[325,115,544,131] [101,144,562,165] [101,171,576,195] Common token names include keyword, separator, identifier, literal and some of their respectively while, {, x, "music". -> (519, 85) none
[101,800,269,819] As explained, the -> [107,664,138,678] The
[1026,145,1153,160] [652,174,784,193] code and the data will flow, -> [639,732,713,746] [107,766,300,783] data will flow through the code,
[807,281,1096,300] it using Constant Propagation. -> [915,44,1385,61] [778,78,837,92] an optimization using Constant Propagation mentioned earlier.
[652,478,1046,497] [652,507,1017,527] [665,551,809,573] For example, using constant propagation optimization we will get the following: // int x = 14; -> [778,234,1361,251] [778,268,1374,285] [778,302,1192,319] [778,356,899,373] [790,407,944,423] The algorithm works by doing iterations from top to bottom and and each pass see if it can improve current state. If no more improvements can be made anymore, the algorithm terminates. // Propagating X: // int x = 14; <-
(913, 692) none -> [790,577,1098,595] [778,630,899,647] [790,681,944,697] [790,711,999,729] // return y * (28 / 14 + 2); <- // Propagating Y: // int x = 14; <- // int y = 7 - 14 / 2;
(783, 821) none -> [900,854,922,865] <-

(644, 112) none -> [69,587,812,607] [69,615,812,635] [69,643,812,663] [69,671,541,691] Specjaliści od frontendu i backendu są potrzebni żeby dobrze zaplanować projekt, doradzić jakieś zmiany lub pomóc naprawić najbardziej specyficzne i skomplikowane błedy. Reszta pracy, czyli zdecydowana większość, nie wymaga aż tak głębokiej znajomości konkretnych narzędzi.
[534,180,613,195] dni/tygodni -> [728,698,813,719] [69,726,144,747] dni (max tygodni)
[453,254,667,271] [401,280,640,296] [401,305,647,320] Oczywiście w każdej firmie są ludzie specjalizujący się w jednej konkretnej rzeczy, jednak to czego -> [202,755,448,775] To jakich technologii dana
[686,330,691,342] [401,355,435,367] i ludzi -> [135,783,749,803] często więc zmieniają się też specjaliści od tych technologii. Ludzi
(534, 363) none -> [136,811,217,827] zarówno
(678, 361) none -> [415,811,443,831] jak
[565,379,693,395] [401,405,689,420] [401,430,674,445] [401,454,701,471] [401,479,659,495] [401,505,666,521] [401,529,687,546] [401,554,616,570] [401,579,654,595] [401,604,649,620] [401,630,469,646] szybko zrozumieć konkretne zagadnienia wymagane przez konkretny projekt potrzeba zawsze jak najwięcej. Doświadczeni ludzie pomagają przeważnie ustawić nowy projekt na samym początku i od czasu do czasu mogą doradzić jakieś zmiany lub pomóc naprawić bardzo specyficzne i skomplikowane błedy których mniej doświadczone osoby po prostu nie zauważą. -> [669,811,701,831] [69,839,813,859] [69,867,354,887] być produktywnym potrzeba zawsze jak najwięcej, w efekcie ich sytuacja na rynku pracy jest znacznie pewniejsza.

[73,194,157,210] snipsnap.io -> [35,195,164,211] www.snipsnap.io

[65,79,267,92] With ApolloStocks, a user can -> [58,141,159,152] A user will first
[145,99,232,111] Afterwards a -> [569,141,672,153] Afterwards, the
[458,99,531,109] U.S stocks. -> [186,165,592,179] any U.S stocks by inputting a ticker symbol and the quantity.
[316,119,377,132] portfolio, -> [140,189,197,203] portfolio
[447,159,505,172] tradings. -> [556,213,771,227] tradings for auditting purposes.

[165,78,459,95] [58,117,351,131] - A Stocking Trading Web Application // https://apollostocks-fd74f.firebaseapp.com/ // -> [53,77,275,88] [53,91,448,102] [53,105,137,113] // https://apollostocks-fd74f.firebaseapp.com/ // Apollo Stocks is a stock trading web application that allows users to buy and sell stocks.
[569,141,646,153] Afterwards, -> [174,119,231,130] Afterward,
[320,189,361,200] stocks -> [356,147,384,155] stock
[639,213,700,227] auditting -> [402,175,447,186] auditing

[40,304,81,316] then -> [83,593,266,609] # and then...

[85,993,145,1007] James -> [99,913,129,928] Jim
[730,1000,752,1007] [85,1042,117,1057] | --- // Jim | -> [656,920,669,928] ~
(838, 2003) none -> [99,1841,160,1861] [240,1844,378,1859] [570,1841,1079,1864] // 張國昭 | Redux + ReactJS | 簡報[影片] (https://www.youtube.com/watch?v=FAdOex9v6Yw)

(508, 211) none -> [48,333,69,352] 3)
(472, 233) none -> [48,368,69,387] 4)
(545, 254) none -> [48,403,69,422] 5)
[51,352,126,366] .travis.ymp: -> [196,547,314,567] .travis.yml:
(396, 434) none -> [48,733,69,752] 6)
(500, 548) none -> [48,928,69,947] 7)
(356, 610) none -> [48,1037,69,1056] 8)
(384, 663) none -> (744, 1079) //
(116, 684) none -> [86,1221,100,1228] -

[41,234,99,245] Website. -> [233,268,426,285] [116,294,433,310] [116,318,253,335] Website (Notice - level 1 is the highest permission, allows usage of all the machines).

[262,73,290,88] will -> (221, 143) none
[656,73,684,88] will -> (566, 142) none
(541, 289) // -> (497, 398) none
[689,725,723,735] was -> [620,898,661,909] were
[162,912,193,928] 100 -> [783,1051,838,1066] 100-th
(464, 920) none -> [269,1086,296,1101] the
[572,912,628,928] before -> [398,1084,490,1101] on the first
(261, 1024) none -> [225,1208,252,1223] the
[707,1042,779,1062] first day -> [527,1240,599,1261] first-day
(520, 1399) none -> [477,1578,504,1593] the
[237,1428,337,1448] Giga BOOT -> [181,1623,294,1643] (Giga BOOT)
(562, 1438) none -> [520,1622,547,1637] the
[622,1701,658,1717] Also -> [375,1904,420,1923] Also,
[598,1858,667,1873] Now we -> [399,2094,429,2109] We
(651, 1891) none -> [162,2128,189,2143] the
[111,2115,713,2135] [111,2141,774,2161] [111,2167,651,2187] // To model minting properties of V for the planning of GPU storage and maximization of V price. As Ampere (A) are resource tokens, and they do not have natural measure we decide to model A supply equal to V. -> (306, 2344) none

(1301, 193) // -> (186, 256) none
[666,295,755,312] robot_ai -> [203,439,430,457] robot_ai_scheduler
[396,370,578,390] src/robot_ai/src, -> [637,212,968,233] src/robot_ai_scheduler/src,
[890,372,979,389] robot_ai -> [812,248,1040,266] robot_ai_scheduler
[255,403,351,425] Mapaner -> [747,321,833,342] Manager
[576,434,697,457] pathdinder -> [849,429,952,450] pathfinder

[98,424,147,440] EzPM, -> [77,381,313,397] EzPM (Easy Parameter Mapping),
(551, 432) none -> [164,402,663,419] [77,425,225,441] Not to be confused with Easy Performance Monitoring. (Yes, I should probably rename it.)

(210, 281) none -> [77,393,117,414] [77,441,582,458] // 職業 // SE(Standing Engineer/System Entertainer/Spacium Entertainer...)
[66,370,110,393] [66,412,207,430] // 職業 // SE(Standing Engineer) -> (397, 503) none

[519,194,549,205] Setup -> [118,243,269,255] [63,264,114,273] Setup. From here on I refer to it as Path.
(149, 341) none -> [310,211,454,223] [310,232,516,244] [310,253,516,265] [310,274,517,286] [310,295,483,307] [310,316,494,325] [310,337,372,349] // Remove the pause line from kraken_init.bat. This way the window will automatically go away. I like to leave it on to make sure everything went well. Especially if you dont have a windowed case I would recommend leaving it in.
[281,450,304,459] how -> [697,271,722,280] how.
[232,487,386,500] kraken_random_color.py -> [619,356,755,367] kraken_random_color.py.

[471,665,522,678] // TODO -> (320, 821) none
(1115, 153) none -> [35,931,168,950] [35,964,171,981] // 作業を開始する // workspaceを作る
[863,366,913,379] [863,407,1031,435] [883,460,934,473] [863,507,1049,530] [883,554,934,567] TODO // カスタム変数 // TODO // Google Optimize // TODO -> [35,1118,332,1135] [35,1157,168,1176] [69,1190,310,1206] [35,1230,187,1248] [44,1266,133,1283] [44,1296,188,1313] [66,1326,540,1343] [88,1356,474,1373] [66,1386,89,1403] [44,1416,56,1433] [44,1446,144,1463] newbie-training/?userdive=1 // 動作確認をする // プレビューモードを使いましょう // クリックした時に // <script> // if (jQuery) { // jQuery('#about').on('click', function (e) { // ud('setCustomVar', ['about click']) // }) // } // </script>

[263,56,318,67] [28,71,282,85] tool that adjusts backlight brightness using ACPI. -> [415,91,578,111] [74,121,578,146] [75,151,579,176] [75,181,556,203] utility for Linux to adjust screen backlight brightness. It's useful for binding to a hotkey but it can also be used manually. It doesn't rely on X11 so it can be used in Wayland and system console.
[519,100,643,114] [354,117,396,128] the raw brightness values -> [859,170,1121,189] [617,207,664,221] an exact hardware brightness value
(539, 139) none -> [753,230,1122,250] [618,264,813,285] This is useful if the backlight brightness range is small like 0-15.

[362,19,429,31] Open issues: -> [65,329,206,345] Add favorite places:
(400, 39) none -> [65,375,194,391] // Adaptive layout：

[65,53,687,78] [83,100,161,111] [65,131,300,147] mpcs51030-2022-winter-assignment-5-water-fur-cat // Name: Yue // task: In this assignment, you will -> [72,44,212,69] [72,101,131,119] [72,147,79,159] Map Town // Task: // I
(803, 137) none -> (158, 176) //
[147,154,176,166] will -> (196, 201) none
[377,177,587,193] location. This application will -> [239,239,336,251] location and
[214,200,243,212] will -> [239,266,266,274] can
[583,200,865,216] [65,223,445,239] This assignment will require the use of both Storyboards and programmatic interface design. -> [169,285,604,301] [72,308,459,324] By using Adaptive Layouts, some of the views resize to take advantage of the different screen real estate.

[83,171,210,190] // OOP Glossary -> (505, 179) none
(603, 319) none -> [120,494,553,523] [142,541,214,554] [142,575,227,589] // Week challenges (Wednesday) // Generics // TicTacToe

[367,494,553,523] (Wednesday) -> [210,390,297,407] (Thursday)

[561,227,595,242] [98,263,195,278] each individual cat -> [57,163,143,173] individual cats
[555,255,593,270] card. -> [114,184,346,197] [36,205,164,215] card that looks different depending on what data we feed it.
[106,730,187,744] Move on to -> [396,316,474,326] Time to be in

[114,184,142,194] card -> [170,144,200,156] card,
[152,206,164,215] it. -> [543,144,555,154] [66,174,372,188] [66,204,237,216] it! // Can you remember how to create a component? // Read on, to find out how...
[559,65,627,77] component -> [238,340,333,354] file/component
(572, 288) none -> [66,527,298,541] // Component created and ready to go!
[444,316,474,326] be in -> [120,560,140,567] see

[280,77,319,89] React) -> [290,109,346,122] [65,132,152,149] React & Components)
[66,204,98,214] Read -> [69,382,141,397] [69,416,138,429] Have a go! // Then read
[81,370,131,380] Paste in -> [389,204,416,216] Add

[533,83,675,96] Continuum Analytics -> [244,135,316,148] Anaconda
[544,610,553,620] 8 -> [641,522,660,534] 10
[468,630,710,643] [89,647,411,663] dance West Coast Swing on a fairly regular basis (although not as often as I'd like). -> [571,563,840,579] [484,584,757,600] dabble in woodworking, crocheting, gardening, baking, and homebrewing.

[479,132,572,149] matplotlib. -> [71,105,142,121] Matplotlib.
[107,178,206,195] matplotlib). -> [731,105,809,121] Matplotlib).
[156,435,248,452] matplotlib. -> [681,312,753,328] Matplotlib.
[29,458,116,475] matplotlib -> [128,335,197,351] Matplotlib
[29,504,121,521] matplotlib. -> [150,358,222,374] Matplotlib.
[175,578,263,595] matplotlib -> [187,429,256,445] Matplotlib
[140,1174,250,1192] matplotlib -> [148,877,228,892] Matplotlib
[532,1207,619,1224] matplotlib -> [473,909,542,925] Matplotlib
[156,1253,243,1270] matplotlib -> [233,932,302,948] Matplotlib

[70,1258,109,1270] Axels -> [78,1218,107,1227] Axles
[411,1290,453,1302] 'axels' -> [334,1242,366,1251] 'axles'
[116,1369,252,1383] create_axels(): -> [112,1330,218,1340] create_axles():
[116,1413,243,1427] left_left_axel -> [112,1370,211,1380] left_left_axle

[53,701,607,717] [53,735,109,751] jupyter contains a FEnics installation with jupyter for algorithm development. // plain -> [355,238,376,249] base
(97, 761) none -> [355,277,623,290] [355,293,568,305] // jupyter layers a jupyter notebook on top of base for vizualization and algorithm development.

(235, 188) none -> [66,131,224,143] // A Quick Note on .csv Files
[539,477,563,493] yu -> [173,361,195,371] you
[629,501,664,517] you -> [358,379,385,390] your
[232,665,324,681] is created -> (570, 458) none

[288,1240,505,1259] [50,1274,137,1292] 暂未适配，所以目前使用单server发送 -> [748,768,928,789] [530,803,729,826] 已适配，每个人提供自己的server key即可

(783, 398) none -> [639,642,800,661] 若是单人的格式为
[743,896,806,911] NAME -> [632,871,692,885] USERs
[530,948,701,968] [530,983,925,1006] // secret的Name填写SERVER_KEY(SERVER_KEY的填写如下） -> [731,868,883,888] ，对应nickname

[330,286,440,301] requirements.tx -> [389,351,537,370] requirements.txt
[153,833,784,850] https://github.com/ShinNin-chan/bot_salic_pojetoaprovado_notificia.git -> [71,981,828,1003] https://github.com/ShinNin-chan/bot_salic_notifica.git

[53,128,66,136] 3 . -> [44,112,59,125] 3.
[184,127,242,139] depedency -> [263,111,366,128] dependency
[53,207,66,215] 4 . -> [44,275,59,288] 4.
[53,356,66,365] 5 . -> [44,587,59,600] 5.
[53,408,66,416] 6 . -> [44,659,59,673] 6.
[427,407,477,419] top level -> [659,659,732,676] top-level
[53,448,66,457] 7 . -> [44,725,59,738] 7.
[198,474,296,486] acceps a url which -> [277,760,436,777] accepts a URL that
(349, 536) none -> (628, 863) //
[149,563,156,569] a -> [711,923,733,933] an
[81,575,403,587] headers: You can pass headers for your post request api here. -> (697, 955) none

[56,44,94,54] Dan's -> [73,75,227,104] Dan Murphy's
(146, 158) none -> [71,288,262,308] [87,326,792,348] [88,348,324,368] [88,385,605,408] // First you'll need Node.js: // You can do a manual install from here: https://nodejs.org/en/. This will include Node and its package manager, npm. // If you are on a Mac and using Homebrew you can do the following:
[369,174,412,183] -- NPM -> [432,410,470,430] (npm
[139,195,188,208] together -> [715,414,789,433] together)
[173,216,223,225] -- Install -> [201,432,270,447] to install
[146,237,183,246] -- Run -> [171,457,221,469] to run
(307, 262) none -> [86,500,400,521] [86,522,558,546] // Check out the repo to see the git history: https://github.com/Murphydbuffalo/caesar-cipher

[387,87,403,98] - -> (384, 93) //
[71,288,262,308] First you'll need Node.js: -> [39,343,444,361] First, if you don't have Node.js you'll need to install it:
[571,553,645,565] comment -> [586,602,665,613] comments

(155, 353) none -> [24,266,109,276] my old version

────

### WHAT YOU WILL DO
Reproduce only the lines above, starting at the line with "[53,701,607,717] [53,735,109,751] jupyter" and ending at the line with "(146, 158) none", exactly as written.

### SOLUTION FOR THIS TASK
[53,701,607,717] [53,735,109,751] jupyter contains a FEnics installation with jupyter for algorithm development. // plain -> [355,238,376,249] base
(97, 761) none -> [355,277,623,290] [355,293,568,305] // jupyter layers a jupyter notebook on top of base for vizualization and algorithm development.

(235, 188) none -> [66,131,224,143] // A Quick Note on .csv Files
[539,477,563,493] yu -> [173,361,195,371] you
[629,501,664,517] you -> [358,379,385,390] your
[232,665,324,681] is created -> (570, 458) none

[288,1240,505,1259] [50,1274,137,1292] 暂未适配，所以目前使用单server发送 -> [748,768,928,789] [530,803,729,826] 已适配，每个人提供自己的server key即可

(783, 398) none -> [639,642,800,661] 若是单人的格式为
[743,896,806,911] NAME -> [632,871,692,885] USERs
[530,948,701,968] [530,983,925,1006] // secret的Name填写SERVER_KEY(SERVER_KEY的填写如下） -> [731,868,883,888] ，对应nickname

[330,286,440,301] requirements.tx -> [389,351,537,370] requirements.txt
[153,833,784,850] https://github.com/ShinNin-chan/bot_salic_pojetoaprovado_notificia.git -> [71,981,828,1003] https://github.com/ShinNin-chan/bot_salic_notifica.git

[53,128,66,136] 3 . -> [44,112,59,125] 3.
[184,127,242,139] depedency -> [263,111,366,128] dependency
[53,207,66,215] 4 . -> [44,275,59,288] 4.
[53,356,66,365] 5 . -> [44,587,59,600] 5.
[53,408,66,416] 6 . -> [44,659,59,673] 6.
[427,407,477,419] top level -> [659,659,732,676] top-level
[53,448,66,457] 7 . -> [44,725,59,738] 7.
[198,474,296,486] acceps a url which -> [277,760,436,777] accepts a URL that
(349, 536) none -> (628, 863) //
[149,563,156,569] a -> [711,923,733,933] an
[81,575,403,587] headers: You can pass headers for your post request api here. -> (697, 955) none

[56,44,94,54] Dan's -> [73,75,227,104] Dan Murphy's
(146, 158) none -> [71,288,262,308] [87,326,792,348] [88,348,324,368] [88,385,605,408] // First you'll need Node.js: // You can do a manual install from here: https://nodejs.org/en/. This will include Node and its package manager, npm. // If you are on a Mac and using Homebrew you can do the following:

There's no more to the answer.